#### Text for analysis:
Defendant contends that plaintiff is not entitled to recover from defendant under the terms of the
bills of lading and points out that defendant paid its actual mover, third-party defendant East
West Transfer LLC (“EWT”), in full.
Defendant includes the affidavit of David Rogers, a managing director of defendant, who
insists that EWT represented that all payments should be made to EWT and that EWT would
handle any payments to plaintiff (NYSCEF Doc. No. 28, ¶ 6). Mr. Rogers includes invoices
defendant received from EWT and proof of payment (NYSCEF Doc. No. 29). Defendant argues
it paid EWT $198,893.94 in connection with the move. Defendant argues that it should not be
forced to pay twice for the services it received. It argues that the bills of lading are between
plaintiff and EWT, not defendant, and plaintiff is estopped from seeking payment from
defendant. Mr. Rogers argues he never signed any of the bills of lading.

#### Information given:
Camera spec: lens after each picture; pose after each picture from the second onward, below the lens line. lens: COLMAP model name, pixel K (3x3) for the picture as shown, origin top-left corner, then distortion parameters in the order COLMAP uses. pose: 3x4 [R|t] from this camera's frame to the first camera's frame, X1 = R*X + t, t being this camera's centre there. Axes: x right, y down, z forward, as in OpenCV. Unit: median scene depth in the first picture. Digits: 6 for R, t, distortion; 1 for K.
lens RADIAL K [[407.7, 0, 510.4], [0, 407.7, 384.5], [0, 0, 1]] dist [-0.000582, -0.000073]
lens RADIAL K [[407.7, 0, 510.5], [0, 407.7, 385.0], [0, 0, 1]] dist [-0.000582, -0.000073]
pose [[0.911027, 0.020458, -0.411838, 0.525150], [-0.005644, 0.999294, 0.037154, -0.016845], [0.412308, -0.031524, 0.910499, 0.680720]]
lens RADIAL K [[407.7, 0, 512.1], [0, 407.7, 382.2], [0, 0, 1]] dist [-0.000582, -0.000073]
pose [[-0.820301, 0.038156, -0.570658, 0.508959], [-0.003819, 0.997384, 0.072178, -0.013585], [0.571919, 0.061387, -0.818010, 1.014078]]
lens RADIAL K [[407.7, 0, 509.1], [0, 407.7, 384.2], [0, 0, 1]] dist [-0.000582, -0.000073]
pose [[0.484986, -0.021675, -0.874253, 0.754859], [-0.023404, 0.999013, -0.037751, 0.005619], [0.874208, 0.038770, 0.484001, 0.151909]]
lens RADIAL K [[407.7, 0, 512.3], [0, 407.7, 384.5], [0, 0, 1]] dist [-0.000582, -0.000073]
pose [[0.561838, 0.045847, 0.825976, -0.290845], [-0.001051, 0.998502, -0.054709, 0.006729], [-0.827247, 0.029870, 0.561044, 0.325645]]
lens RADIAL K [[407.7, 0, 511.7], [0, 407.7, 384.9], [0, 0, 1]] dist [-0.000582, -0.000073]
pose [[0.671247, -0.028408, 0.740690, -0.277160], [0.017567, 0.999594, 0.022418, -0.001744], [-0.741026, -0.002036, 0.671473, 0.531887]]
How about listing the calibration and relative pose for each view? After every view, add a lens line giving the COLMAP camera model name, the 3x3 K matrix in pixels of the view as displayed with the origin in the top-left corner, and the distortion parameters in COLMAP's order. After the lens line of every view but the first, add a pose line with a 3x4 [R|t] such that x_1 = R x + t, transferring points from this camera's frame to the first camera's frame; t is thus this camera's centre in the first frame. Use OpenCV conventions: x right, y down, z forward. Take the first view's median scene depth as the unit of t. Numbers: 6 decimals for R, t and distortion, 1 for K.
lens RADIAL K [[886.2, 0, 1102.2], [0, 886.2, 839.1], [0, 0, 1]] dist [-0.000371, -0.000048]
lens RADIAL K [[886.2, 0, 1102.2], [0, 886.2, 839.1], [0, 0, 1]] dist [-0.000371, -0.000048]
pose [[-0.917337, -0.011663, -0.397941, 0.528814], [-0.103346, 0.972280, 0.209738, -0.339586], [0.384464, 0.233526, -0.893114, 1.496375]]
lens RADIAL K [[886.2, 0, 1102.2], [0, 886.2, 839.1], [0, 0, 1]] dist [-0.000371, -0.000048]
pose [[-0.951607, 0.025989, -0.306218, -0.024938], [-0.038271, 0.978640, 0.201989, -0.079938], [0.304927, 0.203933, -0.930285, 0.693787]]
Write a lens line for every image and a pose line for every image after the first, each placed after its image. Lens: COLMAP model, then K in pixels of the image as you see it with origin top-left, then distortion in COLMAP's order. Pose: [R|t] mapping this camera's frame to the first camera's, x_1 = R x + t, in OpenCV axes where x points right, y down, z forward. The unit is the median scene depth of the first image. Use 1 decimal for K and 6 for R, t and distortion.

#### Questions on the material:
1. Answer these questions from the excerpt on the moving-payment dispute:
(a) What role does the excerpt give East West Transfer LLC in the move?
(b) What amount does the defendant say it paid EWT in connection with the move?
(c) What position does David Rogers hold with the defendant?
2. Proceed with the excerpt on the moving-payment dispute, continuing it after its final sentence.

#### Results by task:
1.
(a) It was the defendant's actual mover and is a third-party defendant.
(b) $198,893.94.
(c) He is a managing director of the defendant.

2.
In opposition1, plaintiff asserts that each bill of lading was issued to Oppenheimer’s
agent, EWT. Plaintiff maintains that defendant therefore operated as both the consignor and
consignee and so plaintiff is entitled to receive payment from defendant. It emphasizes that
defendant does not dispute that plaintiff performed the subject services and that payment to EWT
is not sufficient.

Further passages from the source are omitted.